Cry out of Russia and other old stories

Finished reading another memoir, Cry Out of Russia, by Anna Fischer. This is a self-published work and I met the author last year at a geneology conference in Medicine Hat, Alberta. (The book is available through the University of North Dakota - Germans from Russia Heritage Collection.) Technology has made self-publishing such a great way to pass on family stories. I'd never considered it myself - but had I known how difficult a journey publishing was - I honestly admit I might have considered it. Of course I'm relieved that I didn't, yet there are definite advantages to self-publishing. The big one is that you have total control over the final product.

The negatives? Well, there are many disadvantages to self-publishing. The one I noticed in this book is the poor editing. But then, the writer is a woman in her eighties - so I'm not trying to be overly critical - I totally admire her for doing this. Like my mother, she probably only had a grade three or four education. Still, it would be so simple to have someone (a college student, perhaps) review the text for basic grammar and style. In this case a lot of the German words were misspelled. Why would someone go to the expense of self-publishing and not have the basics double-checked? Editing aside, I found Cry Out of Russia to be a heart-wrenching story of a woman's life during a time and in a place that has not had a lot of publicity. Anna never got to be a child and I'm amazed at how strong she continues to be. I understand now why the Germans from Russia have continued to support each other.

The photos in the book were an excellent addition - making the book feel like a family album. When I see the photos of her extended family - those that got shipped to Siberia - I think of my mother and her family. The tragedy of the Germans from Russia - like every tragedy - needs individual faces to be understood. The whole experience of reading this book felt like an intimate chat with an old woman, baring her soul. I'm so sorry, Anna, that your life was so very hard.
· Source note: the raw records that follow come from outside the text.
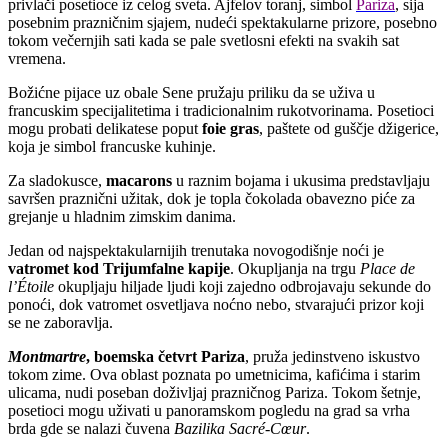
privlači posetioce iz celog sveta. Ajfelov toranj, simbol
Pariza
, sija
posebnim prazničnim sjajem, nudeći spektakularne prizore, posebno
tokom večernjih sati kada se pale svetlosni efekti na svakih sat
vremena.
Božićne pijace uz obale Sene pružaju priliku da se uživa u
francuskim specijalitetima i tradicionalnim rukotvorinama. Posetioci
mogu probati delikatese poput
foie gras
, paštete od guščje džigerice,
koja je simbol francuske kuhinje.
Za sladokusce,
macarons
u raznim bojama i ukusima predstavljaju
savršen praznični užitak, dok je topla čokolada obavezno piće za
grejanje u hladnim zimskim danima.
Jedan od najspektakularnijih trenutaka novogodišnje noći je
vatromet kod Trijumfalne kapije
. Okupljanja na trgu
Place de
l’Étoile
okupljaju hiljade ljudi koji zajedno odbrojavaju sekunde do
ponoći, dok vatromet osvetljava noćno nebo, stvarajući prizor koji
se ne zaboravlja.
Montmartre
, boemska četvrt Pariza
, pruža jedinstveno iskustvo
tokom zime. Ova oblast poznata po umetnicima, kafićima i starim
ulicama, nudi poseban doživljaj prazničnog Pariza. Tokom šetnje,
posetioci mogu uživati u panoramskom pogledu na grad sa vrha
brda gde se nalazi čuvena
Bazilika Sacré-Cœur
.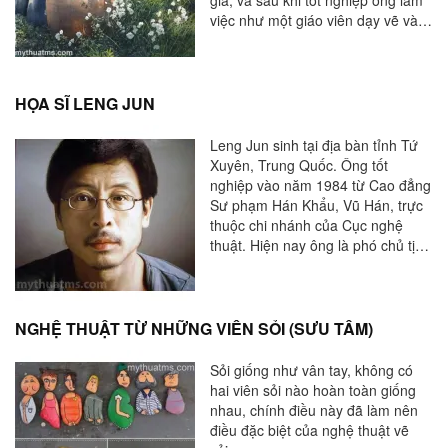
việc như một giáo viên dạy vẽ và
vẽ tranh trong khoảng 20 năm.
Mong muốn trở thành một nghệ sĩ
từ lâu khiến Abe rời khỏi giảng dạy
trong năm 2008 để tập trung vào
HỌA SĨ LENG JUN
ước mơ của cuộc đời mình. Hiện
nay, Toshiyuki Abe đang tích cực
Leng Jun sinh tại địa bàn tỉnh Tứ
làm việc như một nghệ sĩ và có
Xuyên, Trung Quốc. Ông tốt
một số tác phẩm được trưng bày
nghiệp vào năm 1984 từ Cao đẳng
trong triển lãm nghệ thuật.
Sư phạm Hán Khẩu, Vũ Hán, trực
thuộc chi nhánh của Cục nghệ
thuật. Hiện nay ông là phó chủ tịch
của Học viện nghệ thuật Vũ Hán
và được xếp hạng trong top những
nghệ sĩ hạng nhất quốc gia.
NGHỆ THUẬT TỪ NHỮNG VIÊN SỎI (SƯU TẦM)
Sỏi giống như vân tay, không có
hai viên sỏi nào hoàn toàn giống
nhau, chính điều này đã làm nên
điều đặc biệt của nghệ thuật vẽ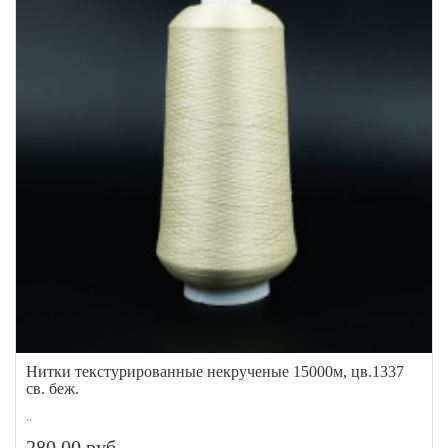
Нитки текстурированные некрученые 15000м, цв.1337
св. беж.
..
280.00 руб.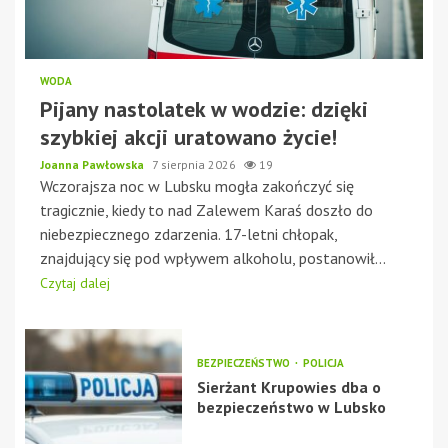
WODA
Pijany nastolatek w wodzie: dzięki
szybkiej akcji uratowano życie!
Joanna Pawłowska
7 sierpnia 2026
19
Wczorajsza noc w Lubsku mogła zakończyć się
tragicznie, kiedy to nad Zalewem Karaś doszło do
niebezpiecznego zdarzenia. 17-letni chłopak,
znajdujący się pod wpływem alkoholu, postanowił...
Czytaj dalej
BEZPIECZEŃSTWO
POLICJA
Sierżant Krupowies dba o
bezpieczeństwo w Lubsko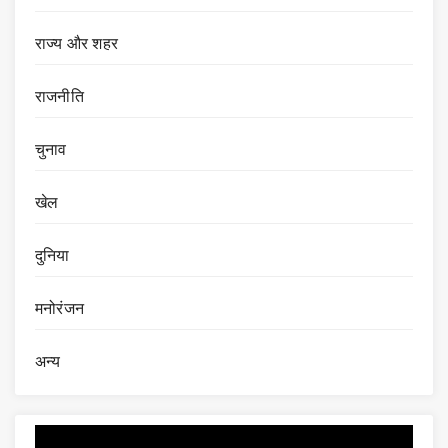
राज्य और शहर
राजनीति
चुनाव
खेल
दुनिया
मनोरंजन
अन्य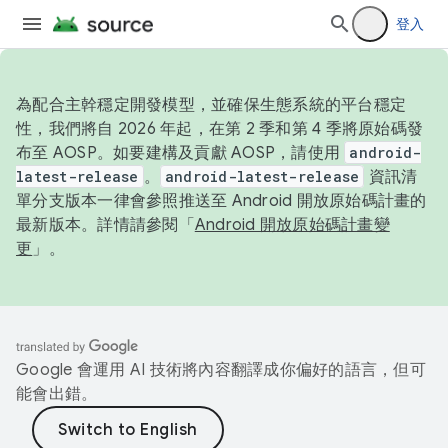
登入
為配合主幹穩定開發模型，並確保生態系統的平台穩定
性，我們將自 2026 年起，在第 2 季和第 4 季將原始碼發
布至 AOSP。如要建構及貢獻 AOSP，請使用
android-
latest-release
。
android-latest-release
資訊清
單分支版本一律會參照推送至 Android 開放原始碼計畫的
最新版本。詳情請參閱「
Android 開放原始碼計畫變
更
」。
Google 會運用 AI 技術將內容翻譯成你偏好的語言，但可
能會出錯。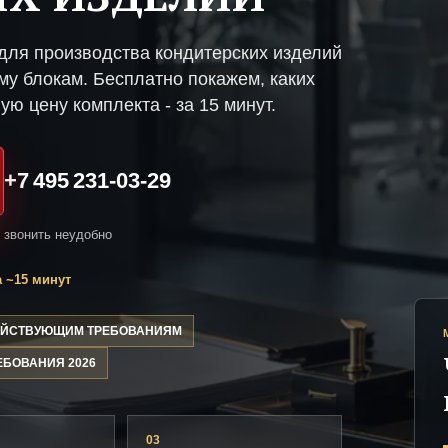
ля производства кондитерских изделий
му блокам. Бесплатно покажем, каких
ую цену комплекта - за 15 минут.
+7 495 231-03-29
и звонить неудобно
 ~15 минут
ДЕЙСТВУЮЩИМ ТРЕБОВАНИЯМ
ЕБОВАНИЯ 2026
03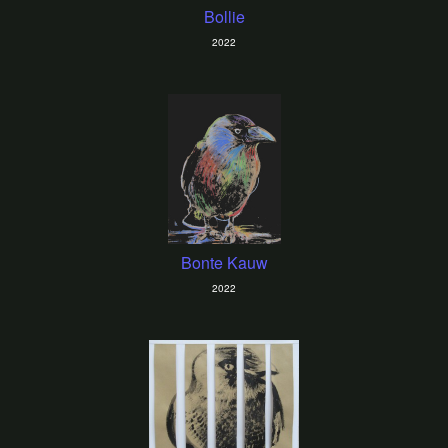
Bollie
2022
Bonte Kauw
2022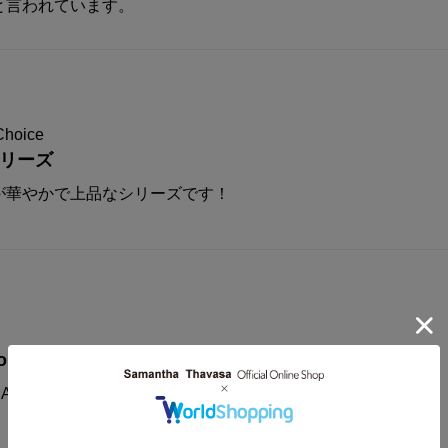
と言われています。
Choice
シリーズ
が華やかで上品なシリーズです！
on
AMANTHAVEGA新作コレクションに注目！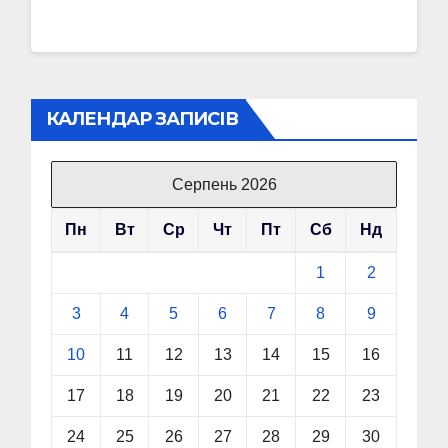
КАЛЕНДАР ЗАПИСІВ
Серпень 2026
Пн
Вт
Ср
Чт
Пт
Сб
Нд
1
2
3
4
5
6
7
8
9
10
11
12
13
14
15
16
17
18
19
20
21
22
23
24
25
26
27
28
29
30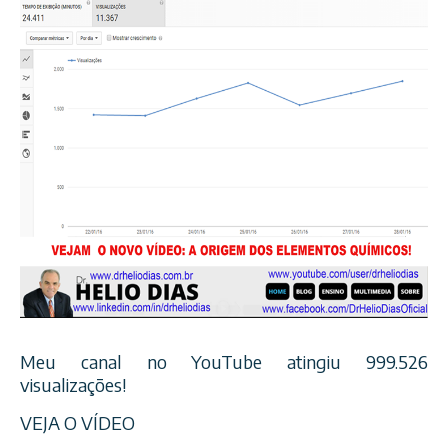
Meu canal no YouTube atingiu 999.526
visualizações!
VEJA O VÍDEO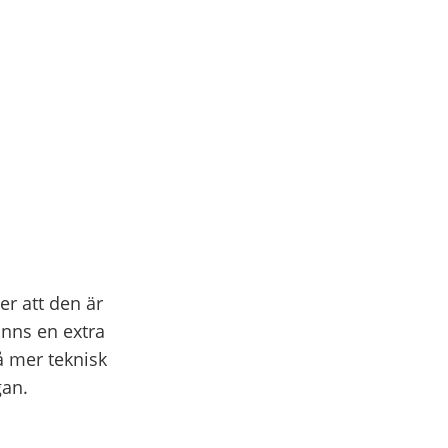
der att den är
inns en extra
å mer teknisk
gan.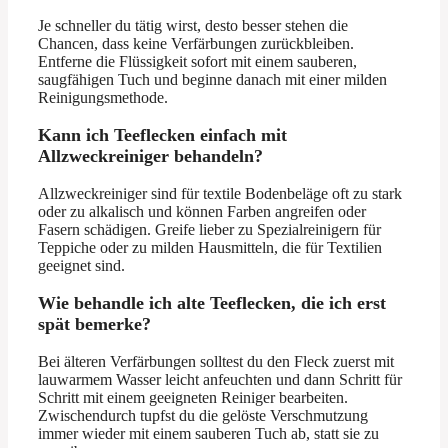
Je schneller du tätig wirst, desto besser stehen die
Chancen, dass keine Verfärbungen zurückbleiben.
Entferne die Flüssigkeit sofort mit einem sauberen,
saugfähigen Tuch und beginne danach mit einer milden
Reinigungsmethode.
Kann ich Teeflecken einfach mit
Allzweckreiniger behandeln?
Allzweckreiniger sind für textile Bodenbeläge oft zu stark
oder zu alkalisch und können Farben angreifen oder
Fasern schädigen. Greife lieber zu Spezialreinigern für
Teppiche oder zu milden Hausmitteln, die für Textilien
geeignet sind.
Wie behandle ich alte Teeflecken, die ich erst
spät bemerke?
Bei älteren Verfärbungen solltest du den Fleck zuerst mit
lauwarmem Wasser leicht anfeuchten und dann Schritt für
Schritt mit einem geeigneten Reiniger bearbeiten.
Zwischendurch tupfst du die gelöste Verschmutzung
immer wieder mit einem sauberen Tuch ab, statt sie zu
Thank you for telling your story. You are a true survivor.

Which reminds me... I had an afternoon chat with a local man who didn't come out of the Soviet Union until 1972. He'd been separated from his family since 1944 when the German army retreated, taking the German civilians with them. This man now lives on a quiet street, living a quiet life - his neighbours have no idea what a life he's lived.
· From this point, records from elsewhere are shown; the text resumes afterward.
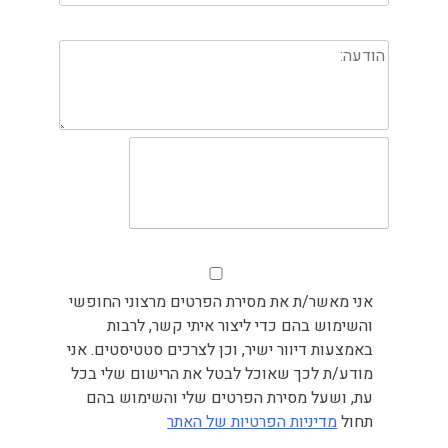
אני מאשר/ת את מסירת הפרטים מרצוני החופשי
והשימוש בהם כדי ליצור איתי קשר, לרבות
באמצעות דיוור ישיר, וכן לצרכים סטטיסטים. אני
מודע/ת לכך שאוכל לבטל את הרישום שלי בכל
עת, ושעל מסירת הפרטים שלי והשימוש בהם
תחול
מדיניות הפרטיות של האתר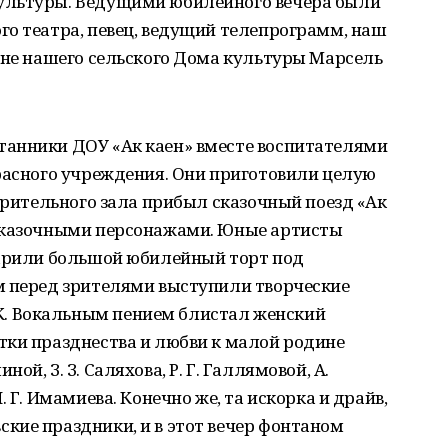
ультуры. Ведущими юбилейного вечера были
го театра, певец, ведущий телепрограмм, наш
ене нашего сельского Дома культуры Марсель
анники ДОУ «Ак каен» вместе воспитателями
расного учреждения. Они приготовили целую
 зрительного зала прибыл сказочный поезд «Ак
 сказочными персонажами. Юные артисты
дарили большой юбилейный торт под
м перед зрителями выступили творческие
. Вокальным пением блистал женский
тки празднества и любви к малой родине
й, З. З. Саляхова, Р. Г. Галлямовой, А.
 Г. Имамиева. Конечно же, та искорка и драйв,
кие праздники, и в этот вечер фонтаном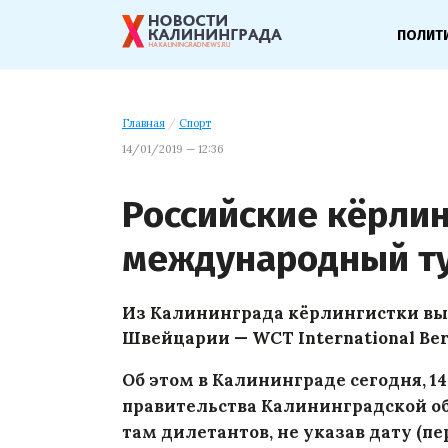
ПОЛИТ
Главная
/
Спорт
14/01/2019 — 12:36
Российские кёрли
международный т
Из Калининграда кёрлингистки в
Швейцарии — WCT International Berne
Об этом в Калининграде сегодня, 14
правительства Калининградской об
там дилетантов, не указав дату (пе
That's what I like about being a writer - we get to shine flashlights on the secrets - whether they're under the bed, old maps and photographs covered with cobwebs; in the proverbial closet, an old worn jacket, amongst the fine clothes; or in the old letters, refolded, stained, and written with now illegible and fading script. Then, as writers, we get to add our imaginations to these truths and create story. So in spite of feeling discouraged (yes) I've no choice but to continue exploring and writing. Curiosity hasn't killed this cat yet.